Cat5e as USB extension cable
I need an 8 meter long usb 2.0 extension cable. I've looked at commercial solutions like active USB cables, USB over Ethernet extenders etc, but I think it's a bit overkill for what I need. They're also not particularly cheap.
It's only three meter over the USB 2.0 spec anyway.
Would some leftover, shielded Cat5e work as a DIY USB extension cable (cut 8m and solder a male and female USB header on each end, using a twisted pair for each USB pin)?
My thoughts are that with the shielding and thicker wire, it would be sufficient for those few additional meters. I haven't got any female headers left so before chopping up a working usb extension cable, what are your thoughts on this?
No, not really. Or yes, but it might not work.
First you must ask yourself, how reliable do you want your USB connection should be, should it always work as expected, or are intermittent failures and drop-outs acceptable.
If problems are acceptable, by all means try it.
If problems are not acceptable, then you can't do it.
The length specification for USB does not come from signal being attenuated too much due to more wire, but there are timing requirements that expect the data to reach the last device within a given time, and longer wire means longer time of flight for the data.
USB differential data pair has 90 ohms impedance, and CAT5 data pair has 100 ohms impedance. The impedance difference will cause reflections in the data waveforms. And it would be extremely bad idea to use a CAT5 data pair for each USB pin, as that would break the USB differential pair into just two random wires, instead of being a twisted data pair.
So, there are reasons why USB extension cables are expensive, they will have active electronics in them to reliably do the job of extending the USB connection beyond standard wire length limits. If you want cheaper, just buy two standard but good quality 4 meter USB cables and a USB hub between them.
Been there, tried that, wasn't successful.
The problem with exceeding the USB distance is not necessarily one of EMI shielding, or signal degradation over cable length, but it's really one of timing and electrical propagation delay requirements as defined in the USB spec that, due to the popularity and widespread use of USB, even the cheapest of vendors adhere pretty strictly to.
For devices with loose adherence to the USB specification, a longer run may work. For most however, the devices will exhibit inconsistent, or outright unusable behaviour over a longer distance link simply due to the transmit / responses times falling outside expectations. electricity DOES take time to get from point A to point B, and, your USB devices ARE counting.
the usb.org website has some very detailed information about this if you want to really dig into the reasons, but i'm afraid it won't give you what you're after - a cheaper solution than an active USB extender.

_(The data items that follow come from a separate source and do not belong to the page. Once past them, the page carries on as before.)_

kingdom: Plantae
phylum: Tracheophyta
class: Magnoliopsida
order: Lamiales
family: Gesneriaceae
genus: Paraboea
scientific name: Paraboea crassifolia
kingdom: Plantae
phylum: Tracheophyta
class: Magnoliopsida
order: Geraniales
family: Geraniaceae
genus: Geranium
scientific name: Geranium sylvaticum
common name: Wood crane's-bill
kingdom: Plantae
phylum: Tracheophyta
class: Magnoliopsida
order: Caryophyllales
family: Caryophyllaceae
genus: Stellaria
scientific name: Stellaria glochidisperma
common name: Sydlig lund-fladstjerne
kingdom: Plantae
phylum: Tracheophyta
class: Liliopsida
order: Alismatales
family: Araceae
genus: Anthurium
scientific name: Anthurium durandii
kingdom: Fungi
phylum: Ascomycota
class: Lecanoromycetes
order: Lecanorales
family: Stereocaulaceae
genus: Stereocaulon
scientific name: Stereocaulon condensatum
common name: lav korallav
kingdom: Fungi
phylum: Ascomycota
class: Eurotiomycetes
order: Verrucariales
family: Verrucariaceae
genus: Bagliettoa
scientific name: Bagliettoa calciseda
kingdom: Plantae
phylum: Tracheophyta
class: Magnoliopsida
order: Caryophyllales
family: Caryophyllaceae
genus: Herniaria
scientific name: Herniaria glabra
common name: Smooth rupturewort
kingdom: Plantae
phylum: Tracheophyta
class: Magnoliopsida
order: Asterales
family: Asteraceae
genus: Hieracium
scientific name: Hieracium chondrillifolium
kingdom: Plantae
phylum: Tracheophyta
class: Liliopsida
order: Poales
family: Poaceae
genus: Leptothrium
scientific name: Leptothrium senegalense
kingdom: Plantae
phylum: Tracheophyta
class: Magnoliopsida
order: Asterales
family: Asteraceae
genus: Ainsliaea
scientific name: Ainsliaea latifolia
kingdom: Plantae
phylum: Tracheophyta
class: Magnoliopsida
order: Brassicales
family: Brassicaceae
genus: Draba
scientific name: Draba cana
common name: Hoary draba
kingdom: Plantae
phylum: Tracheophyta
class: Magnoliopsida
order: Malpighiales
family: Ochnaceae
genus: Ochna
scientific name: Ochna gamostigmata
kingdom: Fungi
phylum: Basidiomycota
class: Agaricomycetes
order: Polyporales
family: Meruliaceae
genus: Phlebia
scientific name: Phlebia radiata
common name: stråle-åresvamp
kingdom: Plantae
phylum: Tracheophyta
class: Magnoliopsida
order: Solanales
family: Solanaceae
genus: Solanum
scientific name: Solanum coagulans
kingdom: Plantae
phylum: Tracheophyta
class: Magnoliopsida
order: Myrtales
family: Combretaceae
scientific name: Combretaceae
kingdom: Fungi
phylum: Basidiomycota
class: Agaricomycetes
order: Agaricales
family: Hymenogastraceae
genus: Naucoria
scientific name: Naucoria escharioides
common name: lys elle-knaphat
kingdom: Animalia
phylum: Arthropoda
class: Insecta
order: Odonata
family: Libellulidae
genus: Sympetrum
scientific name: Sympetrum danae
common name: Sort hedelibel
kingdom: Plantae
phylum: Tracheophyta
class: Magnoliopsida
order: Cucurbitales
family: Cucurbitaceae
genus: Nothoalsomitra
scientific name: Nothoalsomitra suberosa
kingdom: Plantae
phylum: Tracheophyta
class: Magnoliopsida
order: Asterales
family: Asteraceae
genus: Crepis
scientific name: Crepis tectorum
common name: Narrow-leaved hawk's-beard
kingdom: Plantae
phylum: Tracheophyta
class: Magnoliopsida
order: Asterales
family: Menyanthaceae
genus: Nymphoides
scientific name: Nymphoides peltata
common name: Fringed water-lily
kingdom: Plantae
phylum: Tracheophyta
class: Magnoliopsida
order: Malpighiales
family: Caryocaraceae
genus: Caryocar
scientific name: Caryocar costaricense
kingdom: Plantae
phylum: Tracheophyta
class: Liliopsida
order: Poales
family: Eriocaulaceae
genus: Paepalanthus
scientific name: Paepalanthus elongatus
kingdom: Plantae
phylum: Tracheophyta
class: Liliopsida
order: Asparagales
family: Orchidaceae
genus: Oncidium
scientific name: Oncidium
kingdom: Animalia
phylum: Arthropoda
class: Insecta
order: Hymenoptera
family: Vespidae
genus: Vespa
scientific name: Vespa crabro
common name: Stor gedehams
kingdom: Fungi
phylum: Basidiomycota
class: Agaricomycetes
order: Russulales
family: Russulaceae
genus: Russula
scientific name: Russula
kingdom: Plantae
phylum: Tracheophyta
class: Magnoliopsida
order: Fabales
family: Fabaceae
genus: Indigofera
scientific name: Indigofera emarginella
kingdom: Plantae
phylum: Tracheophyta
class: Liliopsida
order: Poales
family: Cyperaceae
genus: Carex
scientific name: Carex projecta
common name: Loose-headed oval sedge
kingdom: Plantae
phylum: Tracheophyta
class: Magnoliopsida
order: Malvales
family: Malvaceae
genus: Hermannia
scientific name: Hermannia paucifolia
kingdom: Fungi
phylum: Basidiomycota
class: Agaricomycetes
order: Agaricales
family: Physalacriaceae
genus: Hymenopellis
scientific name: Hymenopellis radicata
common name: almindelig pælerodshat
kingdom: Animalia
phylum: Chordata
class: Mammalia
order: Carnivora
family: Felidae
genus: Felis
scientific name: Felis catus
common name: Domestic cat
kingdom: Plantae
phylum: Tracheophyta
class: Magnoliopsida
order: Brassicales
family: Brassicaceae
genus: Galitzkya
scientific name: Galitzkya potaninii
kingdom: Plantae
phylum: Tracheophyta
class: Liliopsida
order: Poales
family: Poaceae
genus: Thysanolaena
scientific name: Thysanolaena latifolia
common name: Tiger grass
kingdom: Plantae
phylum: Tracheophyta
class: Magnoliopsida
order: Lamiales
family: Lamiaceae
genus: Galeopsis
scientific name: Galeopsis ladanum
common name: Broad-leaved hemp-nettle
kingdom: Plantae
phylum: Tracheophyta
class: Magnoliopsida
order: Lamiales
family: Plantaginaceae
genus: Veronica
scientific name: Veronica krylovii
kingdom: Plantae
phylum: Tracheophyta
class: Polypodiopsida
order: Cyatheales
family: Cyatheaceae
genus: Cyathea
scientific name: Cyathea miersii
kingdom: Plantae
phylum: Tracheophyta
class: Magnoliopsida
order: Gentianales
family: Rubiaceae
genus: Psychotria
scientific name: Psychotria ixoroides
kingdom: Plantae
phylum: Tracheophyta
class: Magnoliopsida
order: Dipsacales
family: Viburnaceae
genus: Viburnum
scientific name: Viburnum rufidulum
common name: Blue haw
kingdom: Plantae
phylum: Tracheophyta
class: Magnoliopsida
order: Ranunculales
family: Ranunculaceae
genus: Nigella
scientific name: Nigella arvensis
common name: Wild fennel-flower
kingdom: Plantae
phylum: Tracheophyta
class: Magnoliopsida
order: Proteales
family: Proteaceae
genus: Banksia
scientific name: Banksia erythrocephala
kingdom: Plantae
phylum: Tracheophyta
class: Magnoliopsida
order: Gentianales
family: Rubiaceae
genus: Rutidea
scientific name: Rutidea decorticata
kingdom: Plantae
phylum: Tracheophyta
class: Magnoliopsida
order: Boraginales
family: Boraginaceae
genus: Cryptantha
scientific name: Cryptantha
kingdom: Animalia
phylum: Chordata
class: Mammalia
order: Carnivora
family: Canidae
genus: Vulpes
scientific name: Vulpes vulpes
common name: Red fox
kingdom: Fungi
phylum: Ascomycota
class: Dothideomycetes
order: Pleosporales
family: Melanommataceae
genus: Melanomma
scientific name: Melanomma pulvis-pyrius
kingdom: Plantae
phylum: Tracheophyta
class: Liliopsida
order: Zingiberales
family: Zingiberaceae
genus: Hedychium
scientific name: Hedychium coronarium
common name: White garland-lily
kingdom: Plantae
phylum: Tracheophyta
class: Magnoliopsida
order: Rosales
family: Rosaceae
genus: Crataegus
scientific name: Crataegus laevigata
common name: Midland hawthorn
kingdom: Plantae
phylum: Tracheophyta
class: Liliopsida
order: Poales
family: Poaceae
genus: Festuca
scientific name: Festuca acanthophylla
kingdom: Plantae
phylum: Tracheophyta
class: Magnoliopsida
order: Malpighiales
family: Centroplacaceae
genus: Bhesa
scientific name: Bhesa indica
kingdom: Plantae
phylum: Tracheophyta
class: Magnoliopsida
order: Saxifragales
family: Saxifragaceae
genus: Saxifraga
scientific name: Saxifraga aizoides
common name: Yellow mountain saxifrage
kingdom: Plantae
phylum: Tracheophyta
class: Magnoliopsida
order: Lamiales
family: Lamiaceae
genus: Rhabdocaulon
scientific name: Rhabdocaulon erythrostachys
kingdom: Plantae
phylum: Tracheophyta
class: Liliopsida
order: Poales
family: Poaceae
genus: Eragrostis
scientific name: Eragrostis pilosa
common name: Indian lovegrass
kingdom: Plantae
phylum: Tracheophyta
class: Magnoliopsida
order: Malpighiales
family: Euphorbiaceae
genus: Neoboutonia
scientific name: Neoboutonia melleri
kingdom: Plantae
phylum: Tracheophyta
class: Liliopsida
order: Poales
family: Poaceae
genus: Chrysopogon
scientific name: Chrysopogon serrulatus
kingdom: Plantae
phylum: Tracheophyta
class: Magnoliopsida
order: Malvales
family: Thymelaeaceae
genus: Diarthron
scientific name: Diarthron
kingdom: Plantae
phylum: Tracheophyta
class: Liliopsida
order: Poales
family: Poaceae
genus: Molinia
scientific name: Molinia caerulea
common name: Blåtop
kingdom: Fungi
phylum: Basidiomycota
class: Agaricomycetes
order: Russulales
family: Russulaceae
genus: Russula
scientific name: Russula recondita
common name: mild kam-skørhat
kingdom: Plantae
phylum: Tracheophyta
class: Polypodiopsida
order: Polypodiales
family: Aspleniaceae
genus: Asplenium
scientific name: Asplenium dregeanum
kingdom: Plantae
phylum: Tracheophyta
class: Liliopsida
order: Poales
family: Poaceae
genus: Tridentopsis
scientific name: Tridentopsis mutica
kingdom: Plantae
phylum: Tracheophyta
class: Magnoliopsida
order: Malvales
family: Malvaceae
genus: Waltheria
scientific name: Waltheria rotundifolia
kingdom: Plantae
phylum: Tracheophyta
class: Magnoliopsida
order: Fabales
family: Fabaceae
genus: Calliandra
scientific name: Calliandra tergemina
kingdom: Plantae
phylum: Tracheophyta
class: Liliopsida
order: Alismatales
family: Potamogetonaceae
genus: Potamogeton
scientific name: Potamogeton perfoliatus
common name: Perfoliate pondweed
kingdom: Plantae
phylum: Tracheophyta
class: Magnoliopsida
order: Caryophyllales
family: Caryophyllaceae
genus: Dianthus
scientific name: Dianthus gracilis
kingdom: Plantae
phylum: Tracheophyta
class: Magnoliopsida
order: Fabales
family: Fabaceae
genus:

http://www.usb.org/developers/usbfaq#cab1
THOSE work by actually placing a USB device in the middle, and managing the timing responses on the (within specification) cable on either side of the active component. so, your PC is only talking to the active extender in the middle, and the USB HDD, or whatever at the other end of the "cable" is doing the same thing. The PC and device are not actually speaking directly to eachother anymore.